Confesión en La Natividad de Nuestra Señora en Almazora/Almassora – Castellón/Castelló

El sacramento de la penitencia es un encuentro personal con Jesús, una expresión profunda del amor de Cristo que nos ofrece la limpieza del alma, la serenidad del corazón y un inicio renovado. En la parroquia La Natividad de Nuestra Señora, te esperan con el corazón abierto.

Parroquia La Natividad de Nuestra Señora

Tu comunidad de fe en Almazora/Almassora – Castellón/Castelló

Ubicación de La Natividad de Nuestra Señora

12550 Pza. de la Iglesia, 1
Almazora/Almassora – Castellón/Castelló

Contacto de La Natividad de Nuestra Señora

Tlfn: 964560114

La relevancia del sacramento de la penitencia

Todo un sacramento de ternura divina y piedad divina.

Establecida por Jesucristo

Jesús personalmente instituyó este sacramento cuando dijo a sus apóstoles: «A quienes perdonéis los pecados, les serán perdonados; a quienes no se los perdonéis, no les serán perdonados» (Juan 20:22-23). La Iglesia ha mantenido esta práctica desde sus orígenes como un signo visible de la misericordia infinita de Dios.

Un encuentro personal con Jesús

El sacramento de la penitencia no es solo una formalidad. Es una experiencia personal con Cristo, quien obra mediante el sacerdote. En este sacramento, recibimos de forma inmediata la compasión divina, el amor perfecto del Señor que nos abraza con nuestras luces y sombras, con nuestras debilidades y pecados.

Un comienzo lleno de gracia

Toda confesión es una ocasión para reiniciar el camino y vivir en las virtudes católicas y en oracion.(como el rosario).Sin importar nuestras caídas, Dios permanece siempre dispuesto a darnos su misericordia. La reconciliación nos libera del peso de nuestras faltas y nos ayuda a vivir con ilusión y gozo, sabiendo que somos amados incondicionalmente por nuestro Padre celestial.

Preguntas frecuentes sobre la confesión en Almazora/Almassora – Castellón/Castelló

¿Qué implica el sacramento de la confesión?

La confesión, también llamada penitencia o reconciliación, es un sacramento instituido por Jesucristo para perdonar los pecados cometidos después del Bautismo. Es una experiencia íntima con Cristo mediada por el sacerdote, donde {el penitente confiesa sus pecados y recibe la absolución divina|quien se confiesa entrega sus faltas y recibe el perdón de Dios|el creyente confiesa sus pecados y obtien

El sacerdote obra en representación de Cristo, sin ejercer juicio, sino como medio de la compasión divina. Desde sus comienzos, la Iglesia ha sostenido esta costumbre.

Cuatro pasos:
1) Revisión de conciencia: piensa en tus pecados.
2) Arrepentimiento: siente dolor sincero por tus pecados.
3) Propósito de enmienda: decide no volver a pecar.
4) Confesión: comparte tus faltas con el sacerdote y recibe perdón y penitencia.
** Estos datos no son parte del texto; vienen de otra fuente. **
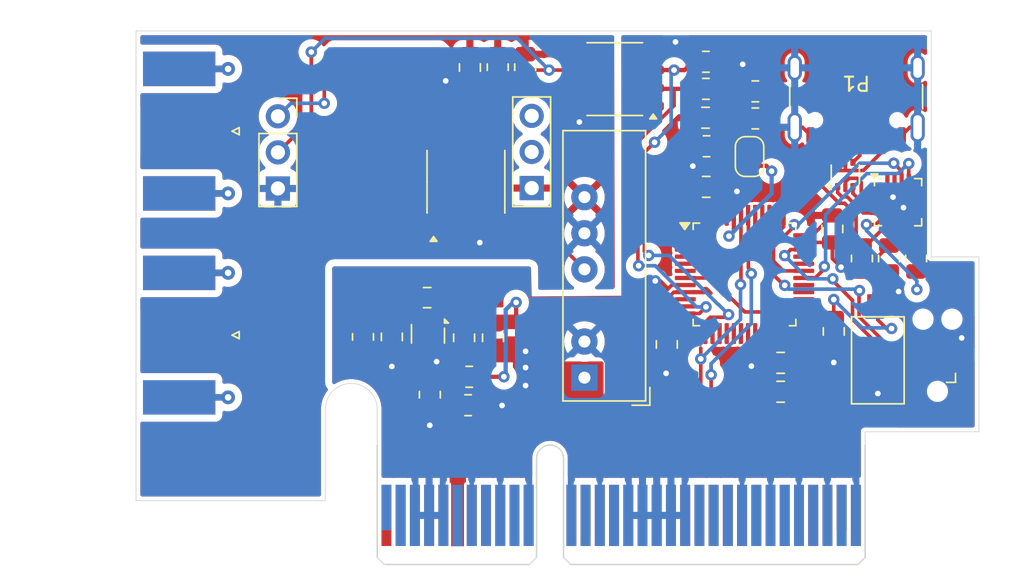
<source format=kicad_pcb>
(kicad_pcb
	(version 20240108)
	(generator "pcbnew")
	(generator_version "8.0")
	(general
		(thickness 1.67)
		(legacy_teardrops no)
	)
	(paper "A4")
	(layers
		(0 "F.Cu" mixed)
		(31 "B.Cu" mixed)
		(32 "B.Adhes" user "B.Adhesive")
		(33 "F.Adhes" user "F.Adhesive")
		(34 "B.Paste" user)
		(35 "F.Paste" user)
		(36 "B.SilkS" user "B.Silkscreen")
		(37 "F.SilkS" user "F.Silkscreen")
		(38 "B.Mask" user)
		(39 "F.Mask" user)
		(40 "Dwgs.User" user "User.Drawings")
		(41 "Cmts.User" user "User.Comments")
		(42 "Eco1.User" user "User.Eco1")
		(43 "Eco2.User" user "User.Eco2")
		(44 "Edge.Cuts" user)
		(45 "Margin" user)
		(46 "B.CrtYd" user "B.Courtyard")
		(47 "F.CrtYd" user "F.Courtyard")
		(48 "B.Fab" user)
		(49 "F.Fab" user)
		(50 "User.1" user)
		(51 "User.2" user)
		(52 "User.3" user)
		(53 "User.4" user)
		(54 "User.5" user)
		(55 "User.6" user)
		(56 "User.7" user)
		(57 "User.8" user)
		(58 "User.9" user)
	)
	(setup
		(stackup
			(layer "F.SilkS"
				(type "Top Silk Screen")
				(color "White")
				(material "Direct Printing")
			)
			(layer "F.Paste"
				(type "Top Solder Paste")
			)
			(layer "F.Mask"
				(type "Top Solder Mask")
				(color "Green")
				(thickness 0.025)
				(material "Liquid Ink")
				(epsilon_r 3.7)
				(loss_tangent 0.029)
			)
			(layer "F.Cu"
				(type "copper")
				(thickness 0.035)
			)
			(layer "dielectric 1"
				(type "core")
				(color "FR4 natural")
				(thickness 1.55)
				(material "FR4")
				(epsilon_r 4.6)
				(loss_tangent 0.035)
			)
			(layer "B.Cu"
				(type "copper")
				(thickness 0.035)
			)
			(layer "B.Mask"
				(type "Bottom Solder Mask")
				(color "Green")
				(thickness 0.025)
				(material "Liquid Ink")
				(epsilon_r 3.7)
				(loss_tangent 0.029)
			)
			(layer "B.Paste"
				(type "Bottom Solder Paste")
			)
			(layer "B.SilkS"
				(type "Bottom Silk Screen")
				(color "White")
				(material "Direct Printing")
			)
			(copper_finish "HAL lead-free")
			(dielectric_constraints no)
		)
		(pad_to_mask_clearance 0)
		(allow_soldermask_bridges_in_footprints no)
		(pcbplotparams
			(layerselection 0x00010fc_ffffffff)
			(plot_on_all_layers_selection 0x0000000_00000000)
			(disableapertmacros no)
			(usegerberextensions no)
			(usegerberattributes yes)
			(usegerberadvancedattributes yes)
			(creategerberjobfile yes)
			(dashed_line_dash_ratio 12.000000)
			(dashed_line_gap_ratio 3.000000)
			(svgprecision 4)
			(plotframeref no)
			(viasonmask no)
			(mode 1)
			(useauxorigin no)
			(hpglpennumber 1)
			(hpglpenspeed 20)
			(hpglpendiameter 15.000000)
			(pdf_front_fp_property_popups yes)
			(pdf_back_fp_property_popups yes)
			(dxfpolygonmode yes)
			(dxfimperialunits yes)
			(dxfusepcbnewfont yes)
			(psnegative no)
			(psa4output no)
			(plotreference yes)
			(plotvalue yes)
			(plotfptext yes)
			(plotinvisibletext no)
			(sketchpadsonfab no)
			(subtractmaskfromsilk no)
			(outputformat 1)
			(mirror no)
			(drillshape 1)
			(scaleselection 1)
			(outputdirectory "")
		)
	)
	(net 0 "")
	(net 1 "GND")
	(net 2 "+5V")
	(net 3 "Net-(U7-Vin)")
	(net 4 "VSensor")
	(net 5 "+5V_ISO")
	(net 6 "GND_ISO")
	(net 7 "/NRST")
	(net 8 "unconnected-(J2-SWO-Pad6)")
	(net 9 "/SWDIO")
	(net 10 "/SWCLK")
	(net 11 "Net-(J3-Ext)")
	(net 12 "Net-(J3-In)")
	(net 13 "Net-(J4-Ext)")
	(net 14 "Net-(J4-In)")
	(net 15 "/BOOT")
	(net 16 "Net-(U7-LX1)")
	(net 17 "Net-(U7-LX2)")
	(net 18 "Net-(P1-VCONN)")
	(net 19 "Net-(U2-VREGIN)")
	(net 20 "Net-(P1-CC)")
	(net 21 "Net-(P1-D+)")
	(net 22 "Net-(P1-D-)")
	(net 23 "-5V_ISO")
	(net 24 "Net-(U2-~{RST})")
	(net 25 "Net-(U2-VDD)")
	(net 26 "Net-(U2-VBUS)")
	(net 27 "Net-(U7-FB)")
	(net 28 "Net-(U7-MODE)")
	(net 29 "/LPUART1_TX")
	(net 30 "/LPUART1_RX")
	(net 31 "Net-(U5-RX{slash}SCL)")
	(net 32 "Net-(U5-TX{slash}SDA)")
	(net 33 "unconnected-(U1-PA6-Pad16)")
	(net 34 "unconnected-(U1-PA0-Pad10)")
	(net 35 "unconnected-(U1-PB10-Pad21)")
	(net 36 "unconnected-(U1-PC0-Pad1)")
	(net 37 "unconnected-(U1-PH0-Pad5)")
	(net 38 "unconnected-(U1-PB0-Pad18)")
	(net 39 "unconnected-(U1-PB4-Pad40)")
	(net 40 "unconnected-(U1-PA11-Pad32)")
	(net 41 "unconnected-(U1-PA12-Pad33)")
	(net 42 "unconnected-(U1-PA7-Pad17)")
	(net 43 "unconnected-(U1-PA4-Pad14)")
	(net 44 "unconnected-(U1-PB13-Pad26)")
	(net 45 "unconnected-(U1-PH1-Pad6)")
	(net 46 "unconnected-(U1-PA1-Pad11)")
	(net 47 "unconnected-(U1-PC15-Pad4)")
	(net 48 "unconnected-(U1-PC13-Pad2)")
	(net 49 "unconnected-(U1-PA15-Pad38)")
	(net 50 "unconnected-(U1-PB15-Pad28)")
	(net 51 "unconnected-(U1-PB2-Pad20)")
	(net 52 "unconnected-(U1-PB14-Pad27)")
	(net 53 "unconnected-(U1-PB8-Pad45)")
	(net 54 "unconnected-(U1-PB1-Pad19)")
	(net 55 "unconnected-(U1-PA8-Pad29)")
	(net 56 "unconnected-(U1-PB12-Pad25)")
	(net 57 "unconnected-(U1-PC14-Pad3)")
	(net 58 "unconnected-(U1-PB9-Pad46)")
	(net 59 "unconnected-(U1-PB11-Pad22)")
	(net 60 "unconnected-(U1-PB3-Pad39)")
	(net 61 "unconnected-(U1-PA5-Pad15)")
	(net 62 "unconnected-(U1-PB5-Pad41)")
	(net 63 "unconnected-(U2-~{WAKEUP}-Pad13)")
	(net 64 "/UART2_TX")
	(net 65 "Net-(U2-D-)")
	(net 66 "unconnected-(U2-CLK{slash}GPIO.0-Pad2)")
	(net 67 "/UART2_RX")
	(net 68 "unconnected-(U2-~{CTS}-Pad15)")
	(net 69 "unconnected-(U2-NC-Pad10)")
	(net 70 "unconnected-(U2-~{SUSPEND}-Pad11)")
	(net 71 "unconnected-(U2-~{RTS}-Pad16)")
	(net 72 "unconnected-(U2-~{TXT}{slash}GPIO.2-Pad20)")
	(net 73 "unconnected-(U2-RS485{slash}GPIO.1-Pad1)")
	(net 74 "unconnected-(U2-SUSPEND-Pad14)")
	(net 75 "Net-(U2-D+)")
	(net 76 "unconnected-(U2-~{RXT}{slash}GPIO.3-Pad19)")
	(net 77 "Net-(U4-D2)")
	(net 78 "/PRB_EN")
	(net 79 "Net-(U4-D1)")
	(net 80 "/PRB_SEL_A")
	(net 81 "/PRB_SEL_B")
	(net 82 "/BOOST_EN")
	(net 83 "unconnected-(U8-PadA13)")
	(net 84 "/SensorConnector/SGPIO1")
	(net 85 "/SensorConnector/GPIO3")
	(net 86 "/SensorConnector/GPIO7")
	(net 87 "/SensorConnector/GPIO8")
	(net 88 "/SensorConnector/INT3")
	(net 89 "/SensorConnector/VBUS")
	(net 90 "unconnected-(U8-PadA15)")
	(net 91 "/SensorConnector/VREF")
	(net 92 "/SensorConnector/SGPIO0")
	(net 93 "/SensorConnector/INT1")
	(net 94 "unconnected-(U8-PadB15)")
	(net 95 "/SensorConnector/SGPIO2")
	(net 96 "/MOD_ID1")
	(net 97 "/SensorConnector/INT4")
	(net 98 "/SensorConnector/GPIO2")
	(net 99 "/SensorConnector/GPIO1")
	(net 100 "/SensorConnector/GPIO6")
	(net 101 "/I2C_SDA")
	(net 102 "/MOD_ID2")
	(net 103 "/SensorConnector/INT5")
	(net 104 "/SensorConnector/GPIO4")
	(net 105 "/MOD_ID3")
	(net 106 "/SensorConnector/INT6")
	(net 107 "/I2C_SCL")
	(net 108 "unconnected-(U8-PadB13)")
	(net 109 "/SensorConnector/VAlways")
	(net 110 "/SensorConnector/INT2")
	(net 111 "/SensorConnector/GPIO5")
	(footprint "Capacitor_SMD:C_0805_2012Metric" (layer "F.Cu") (at 157.861 69.789 -90))
	(footprint "Connector:Tag-Connect_TC2030-IDC-NL_2x03_P1.27mm_Vertical" (layer "F.Cu") (at 191.135 71.0184 90))
	(footprint "Inductor_SMD:L_0805_2012Metric_Pad1.15x1.40mm_HandSolder" (layer "F.Cu") (at 155.264 66.963))
	(footprint "Resistor_SMD:R_0805_2012Metric" (layer "F.Cu") (at 150.7528 69.7287 -90))
	(footprint "Resistor_SMD:R_0805_2012Metric" (layer "F.Cu") (at 158.2185 72.5322))
	(footprint "Resistor_SMD:R_0805_2012Metric" (layer "F.Cu") (at 155.4518 73.7927 -90))
	(footprint "Capacitor_SMD:C_0805_2012Metric" (layer "F.Cu") (at 183.7436 62.1284 -90))
	(footprint "Capacitor_SMD:C_0805_2012Metric" (layer "F.Cu") (at 174.8813 59.1695))
	(footprint "Package_SO:SOIC-8_3.9x4.9mm_P1.27mm" (layer "F.Cu") (at 168.4528 51.5874 180))
	(footprint "Converter_DCDC:Converter_DCDC_XP_POWER-IAxxxxS_THT" (layer "F.Cu") (at 166.3192 72.5932 180))
	(footprint "Resistor_SMD:R_0805_2012Metric" (layer "F.Cu") (at 189.6364 64.2093 -90))
	(footprint "Capacitor_SMD:C_0805_2012Metric" (layer "F.Cu") (at 158.2674 50.7746 -90))
	(footprint "Connector_Coaxial:SMA_Molex_73251-1153_EdgeMount_Horizontal" (layer "F.Cu") (at 139.55 55.25))
	(footprint "Capacitor_SMD:C_0805_2012Metric" (layer "F.Cu") (at 174.832 54.3052))
	(footprint "Resistor_SMD:R_0805_2012Metric" (layer "F.Cu") (at 187.7314 64.2093 90))
	(footprint "Capacitor_SMD:C_0805_2012Metric" (layer "F.Cu") (at 183.8452 69.342 -90))
	(footprint "Resistor_SMD:R_0805_2012Metric" (layer "F.Cu") (at 178.3315 54.356 180))
	(footprint "AtlasScientific:EZO_EZ" (layer "F.Cu") (at 144.8308 56.7436 90))
	(footprint "Resistor_SMD:R_0805_2012Metric" (layer "F.Cu") (at 174.9044 56.3118))
	(footprint "Resistor_SMD:R_0805_2012Metric" (layer "F.Cu") (at 160.2232 50.7492 -90))
	(footprint "Capacitor_SMD:C_0805_2012Metric" (layer "F.Cu") (at 152.781 69.723 -90))
	(footprint "Resistor_SMD:R_0805_2012Metric" (layer "F.Cu") (at 185.8264 64.2093 90))
	(footprint "Connector_Coaxial:SMA_Molex_73251-1153_EdgeMount_Horizontal" (layer "F.Cu") (at 139.55 69.6))
	(footprint "Connector_USB:USB_C_Receptacle_GCT_USB4105-xx-A_16P_TopMnt_Horizontal" (layer "F.Cu") (at 185.42 51.87 180))
	(footprint "Resistor_SMD:R_0805_2012Metric" (layer "F.Cu") (at 174.8555 52.2732 180))
	(footprint "Package_QFP:LQFP-48_7x7mm_P0.5mm" (layer "F.Cu") (at 177.5714 65.3288))
	(footprint "Connector_PCBEdge:BUS_PCIexpress_x4" (layer "F.Cu") (at 152.4 82.2872))
	(footprint "Capacitor_SMD:C_0805_2012Metric" (layer "F.Cu") (at 180.1114 73.5838 180))
	(footprint "Capacitor_SMD:C_0805_2012Metric" (layer "F.Cu") (at 180.1114 71.5518 180))
	(footprint "Jumper:SolderJumper-2_P1.3mm_Open_RoundedPad1.0x1.5mm" (layer "F.Cu") (at 177.927 57.038 90))
	(footprint "Resistor_SMD:R_0805_2012Metric" (layer "F.Cu") (at 162.1536 50.7492 -90))
	(footprint "Button_Switch_SMD:SW_SPST_CK_RS282G05A3"
		(layer "F.Cu")
		(uuid "d5398662-55e8-4e23-99c8-9971dbdf7e78")
		(at 186.944 71.374 90)
		(descr "https://www.mouser.com/ds/2/60/RS-282G05A-SM_RT-1159762.pdf")
		(tags "SPST button tactile switch")
		(property "Reference" "SW1"
			(at 0 -2.6 -90)
			(layer "F.SilkS")
			(hide yes)
			(uuid "07d6de7e-9476-43b7-9f33-42513515d165")
			(effects
				(font
					(size 1 1)
					(thickness 0.15)
				)
			)
		)
		(property "Value" "RESET"
			(at 0 3 -90)
			(layer "F.Fab")
			(uuid "0de127e0-8c59-414c-b1d6-7a7dfaccdc83")
			(effects
				(font
					(size 1 1)
					(thickness 0.15)
				)
			)
		)
		(property "Footprint" "Button_Switch_SMD:SW_SPST_CK_RS282G05A3"
			(at 0 0 90)
			(unlocked yes)
			(layer "F.Fab")
			(hide yes)
			(uuid "c6f965c4-0708-4946-aee3-fc0db00ffc32")
			(effects
				(font
					(size 1.27 1.27)
					(thickness 0.15)
				)
			)
		)
		(property "Datasheet" ""
			(at 0 0 90)
			(unlocked yes)
			(layer "F.Fab")
			(hide yes)
			(uuid "6650d21b-242c-454e-8c6a-c4bffa2f730a")
			(effects
				(font
					(size 1.27 1.27)
					(thickness 0.15)
				)
			)
		)
		(property "Description" "Single Pole Single Throw (SPST) switch"
			(at 0 0 90)
			(unlocked yes)
			(layer "F.Fab")
			(hide yes)
			(uuid "8b707fd5-c0ee-4077-a943-0058f5b9aecd")
			(effects
				(font
					(size 1.27 1.27)
					(thickness 0.15)
				)
			)
		)
		(path "/0d9989b5-697f-462d-be9b-c113655ef417")
		(sheetname "Root")
		(sheetfile "module.kicad_sch")
		(attr smd)
		(fp_line
			(start 3.06 -1.85)
			(end 3.06 1.85)
			(stroke
				(width 0.12)
				(type solid)
			)
			(layer "F.SilkS")
			(uuid "4dbf561b-7d18-4b6a-9e39-6fe2a8a79727")
		)
		(fp_line
			(start -3.06 -1.85)
			(end 3.06 -1.85)
			(stroke
				(width 0.12)
				(type solid)
			)
			(layer "F.SilkS")
			(uuid "8c9425de-3b4e-4572-a25a-5111fd73e670")
		)
		(fp_line
			(start 3.06 1.85)
			(end -3.06 1.85)
			(stroke
				(width 0.12)
				(type solid)
			)
			(layer "F.SilkS")
			(uuid "511465ee-08b3-4dfa-9b79-c68982934d6d")
		)
		(fp_line
			(start -3.06 1.85)
			(end -3.06 -1.85)
			(stroke
				(width 0.12)
				(type solid)
			)
			(layer "F.SilkS")
			(uuid "4586ed05-6220-4d4a-97e2-3f11c04b4e63")
		)
		(fp_line
			(start 4.9 -2.05)
			(end 4.9 2.05)
			(stroke
				(width 0.05)
				(type solid)
			)
			(layer "F.CrtYd")
			(uuid "59124dfa-bb13-4a98-88e7-180138213cdc")
		)
		(fp_line
			(start -4.9 -2.05)
			(end 4.9 -2.05)
			(stroke
				(width 0.05)
				(type solid)
			)
			(layer "F.CrtYd")
			(uuid "1e9b401a-2692-4f85-b567-4352b28fd195")
		)
		(fp_line
			(start 4.9 2.05)
			(end -4.9 2.05)
			(stroke
				(width 0.05)
				(type solid)
			)
			(layer "F.CrtYd")
			(uuid "312ff687-c0f0-41c4-81df-d57a48df9397")
		)
		(fp_line
			(start -4.9 2.05)
			(end -4.9 -2.05)
			(stroke
				(width 0.05)
				(type solid)
			)
			(layer "F.CrtYd")
			(uuid "db52a9ca-5e3b-4480-9c44-876c1250110f")
		)
		(fp_line
			(start 3 -1.8)
			(end 3 1.8)
			(stroke
				(width 0.1)
				(type solid)
			)
			(layer "F.Fab")
			(uuid "23faed5a-2868-4f74-b905-bb227859b2ce")
		)
		(fp_line
			(start -3 -1.8)
			(end 3 -1.8)
			(stroke
				(width 0.1)
				(type solid)
			)
			(layer "F.Fab")
			(uuid "7b125fe4-6cd7-472d-8118-1c7dadd6c55e")
		)
		(fp_line
			(start -3 -1.8)
			(end -3 1.8)
			(stroke
				(width 0.1)
				(type solid)
			)
			(layer "F.Fab")
			(uuid "4cb0385a-4224-4aad-
... [346077 chars truncated]
</source>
La Iglesia establece la obligación de confesarse al menos una vez al año ante un pecado mortal. Sin embargo, conviene confesarse frecuentemente (mensual o cada dos meses) para crecer en santidad y mantener la comunión con Dios. Es una expresión de amor y no una carga.

No hace falta rememorar cada detalle. Lo fundamental es confesar con sinceridad y contrición. Si se te olvida algún pecado, podrás confesarlo la próxima vez. Dios conoce tu corazón y tu intención de arrepentirte genuinamente.

Sí, absolutamente. El secreto de confesión es inviolable. El ministro del sacramento debe, por ley divina y de la Iglesia, mantener absoluto silencio sobre lo confesado. Es un derecho básico del penitente y protege su libertad espiritual.